▶ [WHAT YOU WILL DO]
a) From the post about Georgetown, list the things named in parentheses as parts of a school's "products."
b) Summarize the post about Georgetown in two sentences.
c) Continue the post about Georgetown from its final sentence.

Georgetown is not top 5. Sorry. Great school. Love it dearly. Not top 5. Not top 10. Top 20. Hopefully. The point I want you to realize is that they are demanding one of the highest tuitions in the WORLD ... the WORLD. And there are many many other substitutes out there with as good or better products (environment / students / professors / opportunities) which may cost less.
III.
Diversity = socioeconomic diversity. Wasn't ever thinking in terms of race. How utterly ... 1990s. However, this is not to say that a disproportionate share of the poor in America are not black (they are) or Hispanic (they are as well). Those are, again, facts.
IV.
App rate is up means nothing. I don't know the numbers, but to make that statement hold any water, you'd have to look at a number of other factors. (I am thinking of about ... 8 off the top of my head, involving national, regional, and other instituion specific trends). But, to start with the simplest: app #s don't mean a thing if you aint got the students' bodies in the classroom. Yield. Yield would be the first thing we'd want to add to do an honest assessment.

▶ [EXCERPTED RECORDS]
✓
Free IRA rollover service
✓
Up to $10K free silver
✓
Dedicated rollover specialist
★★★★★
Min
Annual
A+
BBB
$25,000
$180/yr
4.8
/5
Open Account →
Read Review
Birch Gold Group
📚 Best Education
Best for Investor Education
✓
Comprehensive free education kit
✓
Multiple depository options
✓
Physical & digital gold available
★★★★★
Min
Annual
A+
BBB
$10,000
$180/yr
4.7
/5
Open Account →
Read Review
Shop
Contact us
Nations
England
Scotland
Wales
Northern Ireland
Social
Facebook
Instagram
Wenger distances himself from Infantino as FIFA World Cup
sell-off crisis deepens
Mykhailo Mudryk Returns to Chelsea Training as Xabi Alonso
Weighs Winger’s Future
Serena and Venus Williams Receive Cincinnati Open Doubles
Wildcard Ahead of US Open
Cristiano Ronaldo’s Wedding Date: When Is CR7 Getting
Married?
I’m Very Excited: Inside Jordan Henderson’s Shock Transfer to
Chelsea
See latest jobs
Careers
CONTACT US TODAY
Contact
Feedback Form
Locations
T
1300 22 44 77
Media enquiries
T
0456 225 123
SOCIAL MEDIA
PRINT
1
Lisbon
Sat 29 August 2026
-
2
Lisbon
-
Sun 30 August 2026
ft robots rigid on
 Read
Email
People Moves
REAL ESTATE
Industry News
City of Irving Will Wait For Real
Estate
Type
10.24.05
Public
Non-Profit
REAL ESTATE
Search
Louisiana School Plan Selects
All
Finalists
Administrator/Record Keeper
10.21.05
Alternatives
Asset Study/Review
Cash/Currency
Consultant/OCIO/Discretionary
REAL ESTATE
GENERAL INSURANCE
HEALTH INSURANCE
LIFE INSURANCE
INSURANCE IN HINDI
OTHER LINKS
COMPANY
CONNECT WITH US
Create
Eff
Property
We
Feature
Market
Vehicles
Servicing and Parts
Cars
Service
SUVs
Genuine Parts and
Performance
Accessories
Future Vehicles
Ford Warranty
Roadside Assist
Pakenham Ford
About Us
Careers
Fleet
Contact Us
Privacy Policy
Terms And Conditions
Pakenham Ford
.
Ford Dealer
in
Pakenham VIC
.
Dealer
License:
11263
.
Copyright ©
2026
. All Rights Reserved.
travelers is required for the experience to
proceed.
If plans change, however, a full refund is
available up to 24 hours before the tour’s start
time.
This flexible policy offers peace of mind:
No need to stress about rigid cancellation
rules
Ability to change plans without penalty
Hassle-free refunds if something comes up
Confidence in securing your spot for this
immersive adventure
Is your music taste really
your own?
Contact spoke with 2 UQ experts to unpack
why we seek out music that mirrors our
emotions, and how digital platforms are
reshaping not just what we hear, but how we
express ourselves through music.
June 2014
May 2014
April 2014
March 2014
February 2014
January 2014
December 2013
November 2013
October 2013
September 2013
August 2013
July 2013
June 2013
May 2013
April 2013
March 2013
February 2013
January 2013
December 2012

▶ [YOUR RESPONSES]
a) environment, students, professors, opportunities

b) The writer calls Georgetown a great school but says it is not in the top 5 or top 10, even though it charges one of the highest tuitions in the world while many substitutes may offer as good or better products for less. The writer also states that diversity meant socioeconomic diversity, not race, and argues that a rising application rate means nothing without looking at other factors, starting with yield.

c)
I appreciate your post - you took time to write and you clearly believe in what you are saying. But it is also lacking factual bases for the argumentation. Also, let's not get too bogged down here (which is, unfortunately, a sin I feel I myself have committed by responding in such detail): the bottom line is that Georgetown is AGAIN raising tuition rates, without any actual justification for why they are doing it, in an economy about to enter into a recessionary period, as the marketplace of elite higher-education grows increasingly more competitive and is able to offer increasingly strong incentives to defect from 'Georgetown' as a potential applicant.
as a student on financial aid, and having worked in the fin aid office for quite some time, i can say that the university DOES give plenty of aid to low income students. while i might not be able to say the same for middle class students, students (white, black, hispanic, whatever) that come from poor backgrounds are able to afford georgetown, due to plentiful aid.
most every top school has raised their tuition by 4-6 percent. dont indict georgetown for it, rather criticize the whole establishment. i for one am tired of the rampant excessive criticism of this school...if gtown is too expensive/poorly administrated/unsophisticated/whatever for you than go somewhere else!
Georgetown's rate of tuition increase in the last ten years has outpaced all but 3 of its top 25 competitors. Yes, you're right: they've all raised tuition. But Georgetown is one of the worst offenders.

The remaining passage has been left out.